Restoring the saturation response of a PMT using pulse-shape and artificial-neural-networks

TL;DR

This paper presents a novel machine learning approach using pulse-shape analysis and neural networks to restore the linear response of photomultiplier tubes, improving photon counting accuracy in neutrino detection.

Contribution

The study introduces a new pulse-shape-based neural network method for estimating and correcting PMT saturation effects in situ.

Findings

Neural network accurately predicts pulse-area decrease from pulse-shape.

Correlation between pulse-shape distortion and saturation response established.

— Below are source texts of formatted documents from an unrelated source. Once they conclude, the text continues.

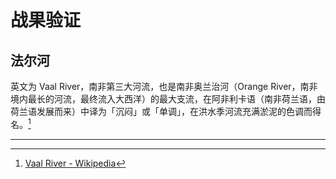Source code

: # 战果验证

## 法尔河

英文为 Vaal River，南非第三大河流，也是南非奥兰治河（Orange River，南非境内最长的河流，最终流入大西洋）的最大支流，在阿非利卡语（南非荷兰语，由荷兰语发展而来）中译为「沉闷」或「单调」，在洪水季河流充满淤泥的色调而得名。[^1]

---

[^1]: [Vaal River - Wikipedia](https://en.wikipedia.org/wiki/Vaal_River)
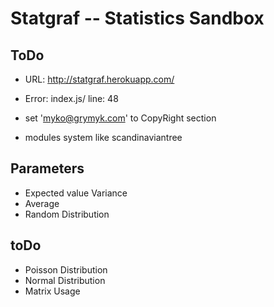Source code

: # Statgraf -- Statistics Sandbox

## ToDo
* URL: http://statgraf.herokuapp.com/

* Error: index.js/ line: 48
* set 'myko@grymyk.com' to CopyRight section
* modules system like scandinaviantree

## Parameters
* Expected value Variance
* Average
* Random Distribution

## toDo
* Poisson Distribution
* Normal Distribution
* Matrix Usage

Method enables more accurate photon counting in neutrino experiments.

Abstract

The linear response of a photomultiplier tube (PMT) is a required property for photon counting and reconstruction of the neutrino energy. The linearity valid region and the saturation response of PMT were investigated using a linear-alkyl-benzene (LAB)-based liquid scintillator. A correlation was observed between the two different saturation responses, with pulse-shape distortion and pulse-area decrease. The observed pulse-shape provides useful information for the estimation of the linearity region relative to the pulse-area. This correlation-based diagnosis allows an ${in}$-${situ}$ estimation of the linearity range, which was previously challenging. The measured correlation between the two saturation responses was employed to train an artificial-neural-network (ANN) to predict the decrease in pulse-area from the observed pulse-shape. The ANN-predicted pulse-area decrease enables the prediction of the ideal number of photoelectrons irrelevant to the saturation behavior. This pulse-shape-based machine learning technique offers a novel method for restoring the saturation response of PMTs.